For Dr. Schulz, the advantages of technology go far beyond what happens when the patient is in the chair.

"I want to be known in my area as the practice where, if patients break a tooth and need a crown, they can come to our office, and we can fix it that day," he said.

He gave an example of a patient who had a racquetball injury in the morning before a 2 p.m. business meeting. The patient was playing racquetball and was hit in the mouth, breaking off a tooth.

"We fit him in and put him together to make him look as good as he looked before, save for the bruised lip and swelling," Dr. Schulz said.

The important part, he noted, was that the patient's smile was back, he could talk, and he didn't have a jagged front tooth.

While that kind of service sounds ideal for the practice and the patient, it takes coordination and patience from all involved, he said.

"You have an extra chair in the office," said Dr. Schulz, noting that you also have assistants who are trained to handle a situation such as this.

Because of technology improvements, some of the work can be delegated, he noted.

"Some of the technology today is so good and so easy to use that you can train assistants to do a majority of it," he said. "The technology has become better and better and doesn't require as much 'doctor time' as it used to."

Dr. Schulz offered another example in which he told a patient that a restoration might take longer than the usual time -- a couple of hours versus 90 minutes -- to be completed.

The emergency patient has to be patient, he noted, but he added "I can work around our already scheduled patients."

Technology is what allows this treatment to happen, Dr. Schulz said.

"When you do Cerec dentistry, you have downtime," he said. "You are going to do whatever is necessary in the chair and prep the tooth, and then there is some time that the restoration has to be milled, which is anywhere from eight to 12 minutes."

During that time, Dr. Schulz has patients use his practice's massage chairs while he works with other patients.

As your practice evolves into a same-day dentistry practice, there are still times when you may have to send a restoration to a lab, such as for aesthetics or anterior work that may not be an efficient use of your time.

"For patients who have experienced same-day dentistry, they act hurt when you have to send it to a lab," he noted.

Sleep apnea

Schulz noted that treating patients for sleep apnea is a growing part of his practice.
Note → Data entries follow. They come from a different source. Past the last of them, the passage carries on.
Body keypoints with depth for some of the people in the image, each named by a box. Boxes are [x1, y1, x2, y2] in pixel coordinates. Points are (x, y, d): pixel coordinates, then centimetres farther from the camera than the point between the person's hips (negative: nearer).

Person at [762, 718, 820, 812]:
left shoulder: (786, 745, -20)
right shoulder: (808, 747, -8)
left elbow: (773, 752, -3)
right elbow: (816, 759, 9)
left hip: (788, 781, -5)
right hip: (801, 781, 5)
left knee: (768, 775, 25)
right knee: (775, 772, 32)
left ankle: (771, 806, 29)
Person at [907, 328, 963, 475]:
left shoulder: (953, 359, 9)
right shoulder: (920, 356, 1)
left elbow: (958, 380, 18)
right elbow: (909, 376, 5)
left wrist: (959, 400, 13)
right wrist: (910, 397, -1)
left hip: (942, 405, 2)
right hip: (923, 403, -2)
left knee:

"Sleep dentistry is a burgeoning part of dentistry, and we'll probably see more of these patients," he said.

New sleep apnea 3D visualization with SICAT Air software (Sirona) to highlight constrictions in the airway and determine an effective jaw position is scheduled to be introduced in the next months, he noted.

"Every patient that comes into our practice, we do a 3D scan," he said. "Sometimes you look at an airway and it looks like two straws side by side. I had a patient who weighed 280 pounds and was breathing through two thin straws. I wanted to ask, 'How are you alive?' "
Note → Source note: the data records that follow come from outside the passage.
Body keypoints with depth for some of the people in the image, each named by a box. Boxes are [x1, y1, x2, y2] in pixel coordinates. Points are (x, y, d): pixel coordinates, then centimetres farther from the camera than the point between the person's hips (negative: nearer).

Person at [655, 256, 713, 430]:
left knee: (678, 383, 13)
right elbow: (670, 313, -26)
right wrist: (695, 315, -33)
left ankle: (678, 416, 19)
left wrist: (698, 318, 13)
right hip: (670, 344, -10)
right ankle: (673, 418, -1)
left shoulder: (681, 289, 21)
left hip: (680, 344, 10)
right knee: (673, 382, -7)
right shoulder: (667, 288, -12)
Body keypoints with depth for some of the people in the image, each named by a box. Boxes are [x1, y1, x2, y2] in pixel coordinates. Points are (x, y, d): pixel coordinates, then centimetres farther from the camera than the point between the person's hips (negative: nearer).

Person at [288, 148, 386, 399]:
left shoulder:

His practice is also making more referrals to sleep studies.

"Without sleep studies, you can't appropriately treat the patient," Dr. Schulz said. "Patients sometimes balk at [the treatment], but we've never had a quantitative way to measure what is happening in the airway until now."

In his practice, patients have a preappliance scan, then another one three months after beginning to use the appliance.
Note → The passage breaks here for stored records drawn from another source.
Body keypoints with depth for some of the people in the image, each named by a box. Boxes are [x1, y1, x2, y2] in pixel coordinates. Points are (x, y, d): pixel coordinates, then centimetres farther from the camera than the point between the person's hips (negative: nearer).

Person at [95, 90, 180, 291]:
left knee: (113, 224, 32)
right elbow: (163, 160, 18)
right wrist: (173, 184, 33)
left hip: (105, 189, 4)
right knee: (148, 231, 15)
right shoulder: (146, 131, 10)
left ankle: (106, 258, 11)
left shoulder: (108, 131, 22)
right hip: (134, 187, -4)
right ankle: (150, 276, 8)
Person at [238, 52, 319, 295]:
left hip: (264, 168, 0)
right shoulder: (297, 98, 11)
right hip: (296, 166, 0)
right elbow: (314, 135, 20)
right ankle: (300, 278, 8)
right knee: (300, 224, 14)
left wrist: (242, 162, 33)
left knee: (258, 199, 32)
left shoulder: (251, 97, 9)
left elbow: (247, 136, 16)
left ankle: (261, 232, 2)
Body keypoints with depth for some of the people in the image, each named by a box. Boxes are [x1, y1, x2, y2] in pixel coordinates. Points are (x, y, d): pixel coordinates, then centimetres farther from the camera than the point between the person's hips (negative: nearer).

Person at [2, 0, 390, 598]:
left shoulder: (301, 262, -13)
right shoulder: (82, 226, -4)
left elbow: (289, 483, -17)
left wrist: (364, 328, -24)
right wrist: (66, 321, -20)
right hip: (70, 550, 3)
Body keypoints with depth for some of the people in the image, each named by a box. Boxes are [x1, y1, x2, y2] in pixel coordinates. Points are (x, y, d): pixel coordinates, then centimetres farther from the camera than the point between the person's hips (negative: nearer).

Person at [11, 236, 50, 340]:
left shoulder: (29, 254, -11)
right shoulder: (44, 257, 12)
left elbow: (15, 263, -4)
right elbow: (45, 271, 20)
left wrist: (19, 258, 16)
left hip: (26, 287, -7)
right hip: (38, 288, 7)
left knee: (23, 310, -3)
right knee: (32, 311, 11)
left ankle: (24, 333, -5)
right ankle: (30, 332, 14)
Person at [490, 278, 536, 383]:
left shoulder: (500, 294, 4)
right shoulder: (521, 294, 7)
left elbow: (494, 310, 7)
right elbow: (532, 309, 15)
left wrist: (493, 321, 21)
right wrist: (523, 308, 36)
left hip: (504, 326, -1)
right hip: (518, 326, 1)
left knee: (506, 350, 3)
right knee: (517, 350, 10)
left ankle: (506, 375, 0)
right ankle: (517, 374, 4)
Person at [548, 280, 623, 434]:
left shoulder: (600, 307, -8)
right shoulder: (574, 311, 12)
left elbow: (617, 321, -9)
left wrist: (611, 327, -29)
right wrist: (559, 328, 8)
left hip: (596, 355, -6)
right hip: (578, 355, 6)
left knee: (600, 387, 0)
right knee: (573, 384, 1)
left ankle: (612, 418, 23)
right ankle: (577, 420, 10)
The sleep apnea market is hardly touched by the general dentist today. "Yet over the next 10 years, it will become a big part of practices," he noted.

What is important to Dr. Schulz is treating the person, not just the tooth.

"When you change a person's sleep, for instance, you change their well-being," he said. "We are not just tooth dentists anymore. As much as we do on teeth, it's a person we are helping. These new technologies allow us to see more and do more, because whatever we can do to impact and improve a patient's life, that is what we are here for."